I was around 19 years old when I found out my mother was diagnosed with MS. I remember not really knowing how to react, except to be immediately concerned and start asking questions. What is it? Is there a cure? How will this affect her? What can we do?
I mean, it obviously sucks that she has MS. No one wants to see someone they love be uncomfortable or debilitated in any way. But, I think what my mother does particularly well, is not make it an issue. We never talk about it with any sense of gravity. Of course we ask her how she is feeling but she is not one to make it into something bigger than it needs to be. There are, as we know with MS, good days and bad days. But she rarely will give the disease the attention it craves. She dictates the power the disease has on her, not vice versa.
"She dictates the power the disease has on her, not vice versa."
And that's how she lives.

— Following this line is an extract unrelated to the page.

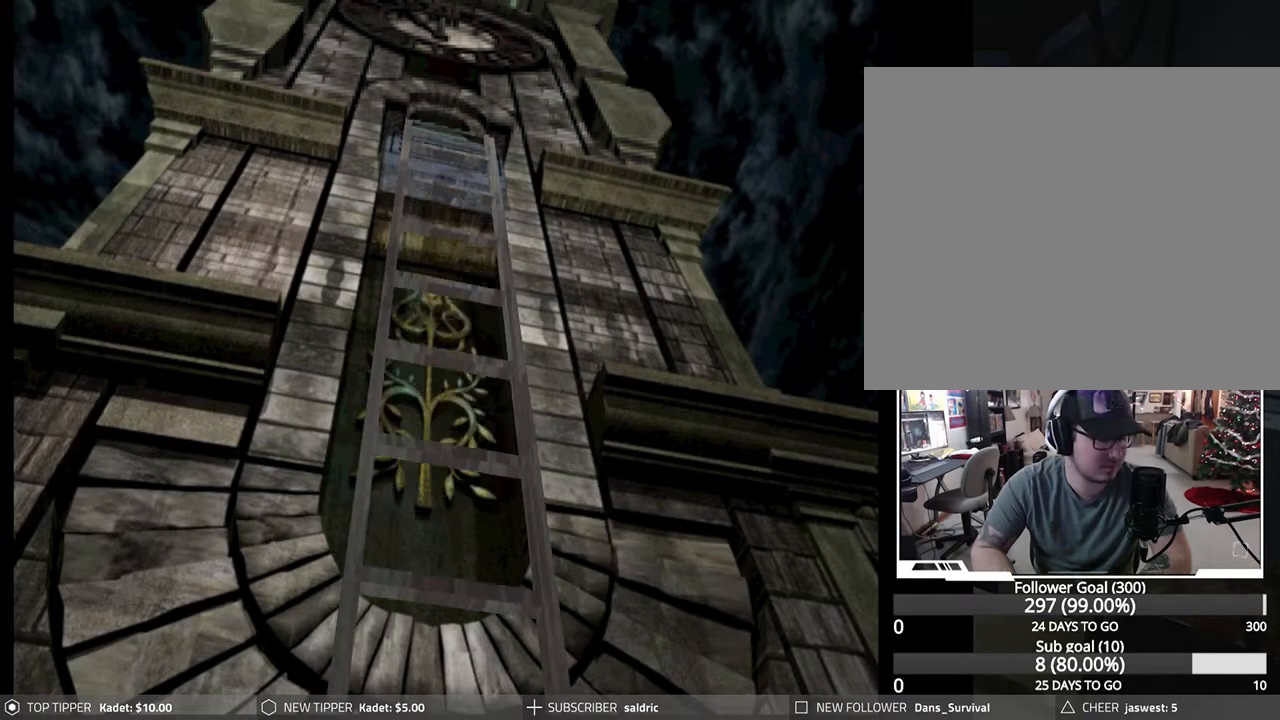
{"buttons": ["CROSS"], "left_stick": "center", "events": [[83, "CROSS", "down"], [217, "CROSS", "up"], [300, "CROSS", "down"], [417, "CROSS", "up"], [500, "CROSS", "down"]]}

When you meet her you wouldn't really know something was wrong, unless she was feeling numb or going through an episode and even then she would probably diffuse the situation by being brutally honest and making you laugh. And that's what I take away from her. No beating around the bush. Be honest, and usually there is humor to be found in the humanity of it all. I was just so overwhelmed when she finally retired and I found out how many sick days (80) she racked up as a teacher's aide helping emotionally disabled children. I just thought that was some ridiculous work ethic and selflessness and I was just so damn proud. I think it goes back to trying to be in control of the disease, and not letting it be in control of you. By focusing on helping others, it put the attention on them, not you. Therefore my mother could focus on service and not pity, which I believe helped aid in controlling the disease in some way.
"I keep thinking about how I could complete the whole walk in about an hour if could just use a car."
It definitely has sunk in that walking 50 miles is pretty crazy. Who thought of this? I demand answers! I keep thinking about how I could complete the whole walk in about an hour if could just use a car. However, I realized that I live my life doing things that really get me out of my comfort zone and challenge me mentally, physically and spiritually. I think this will definitely be uncomfortable at times, but I know focusing on the cause and my mother will be my mental and spiritual fuel…and granola bars and dark chocolate will be my physical fuel. I know there are people with MS that do this walk and it is just overwhelmingly inspiring and flat out badass.